• A
  • A
  • A
  • АБВ
  • АБВ
  • АБВ
  • А
  • А
  • А
  • А
  • А
Обычная версия сайта

Нина Велехова. Бедный окровавленный Мастер

«Театр» 1988. май (№ 5), C.42-51

(фрагменты)

Итак, этот спектакль снова вернулся на сцену своего театра. Переменились времена, он не кажется никому опасным, его противники молчат: ведь та редкостная смелость правды, высказанной Булгаковым, сейчас созвучна настроению времени всеобщей перестройки. Правда выпущена из двойного капкана лжи и страха и улыбается нам со страниц едва ли не каждого нового номера журналов и газет. А тогда, в 70-е годы, когда роман «Мастер и Маргарита» вышел на подмостки славного этого театра, славного своей смелостью и жизнеутверждающей силой, его ждали предвидимые и непредвиденные сюрпризы. Спектакль не получил той прессы, которую заслужил. Рецензии были задержаны (как, например, эта). Критики зря точили перья, готовясь воспеть приход Булгакова на московскую сцену. Не они виноваты, хотя это и не снимает пятна с нашего, так называемого, общественного мнения. А затем, когда в театре появился новый главный режиссер А. Эфрос, «Мастер» как-то незаметно исчез со сцены, несмотря на неостывающий интерес и любовь к нему зрителей; в двухзальном театре для спектакля по роману Булгакова не оказалось места, подоспел почему-то ремонт одной из сцен... Судьба ведь есть судьба, сколько ее ни искушай, и булгаковская судьба не зря называлась роковой. И такой бы осталась, если бы не эти долгожданные перемены.

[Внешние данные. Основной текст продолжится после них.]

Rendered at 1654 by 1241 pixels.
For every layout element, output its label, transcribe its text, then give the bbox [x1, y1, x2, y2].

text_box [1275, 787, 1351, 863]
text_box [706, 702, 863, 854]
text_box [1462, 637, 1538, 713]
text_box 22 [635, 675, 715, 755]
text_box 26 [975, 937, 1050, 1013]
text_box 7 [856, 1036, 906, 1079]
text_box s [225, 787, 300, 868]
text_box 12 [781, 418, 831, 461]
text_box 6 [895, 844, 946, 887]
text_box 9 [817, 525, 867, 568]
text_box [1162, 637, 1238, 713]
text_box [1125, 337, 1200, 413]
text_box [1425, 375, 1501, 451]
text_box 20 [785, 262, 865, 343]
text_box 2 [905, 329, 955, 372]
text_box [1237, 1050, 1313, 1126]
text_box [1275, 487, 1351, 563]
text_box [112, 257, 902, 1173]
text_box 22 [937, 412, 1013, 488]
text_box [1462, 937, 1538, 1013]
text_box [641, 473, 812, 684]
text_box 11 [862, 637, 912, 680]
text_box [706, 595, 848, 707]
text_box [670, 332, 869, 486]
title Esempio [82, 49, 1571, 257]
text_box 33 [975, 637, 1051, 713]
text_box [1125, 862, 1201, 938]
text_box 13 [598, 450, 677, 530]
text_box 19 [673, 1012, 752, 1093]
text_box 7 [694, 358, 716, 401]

Да, «Мастер и Маргарита» на сцене: отмечаю этот день белым камнем.<…>

Образы удивительно разные, скроенные из высоких и из низких материй, вьются фресками на стенах зданий романа; обыватели и глупцы рядом с обитателями высокой сферы мечты и воображения. Долгое время где-то лежащие, забытые и придавленные бог весть чем, высыпались они на сцену как будто из сундуков бродячего театра — Театра улиц, который предсказан Н. П. Охлопковым, но воплощен Ю. П. Любимовым. Из двух начал — исповедального и эпического — театральный режиссер закономерно сделал опору на втором.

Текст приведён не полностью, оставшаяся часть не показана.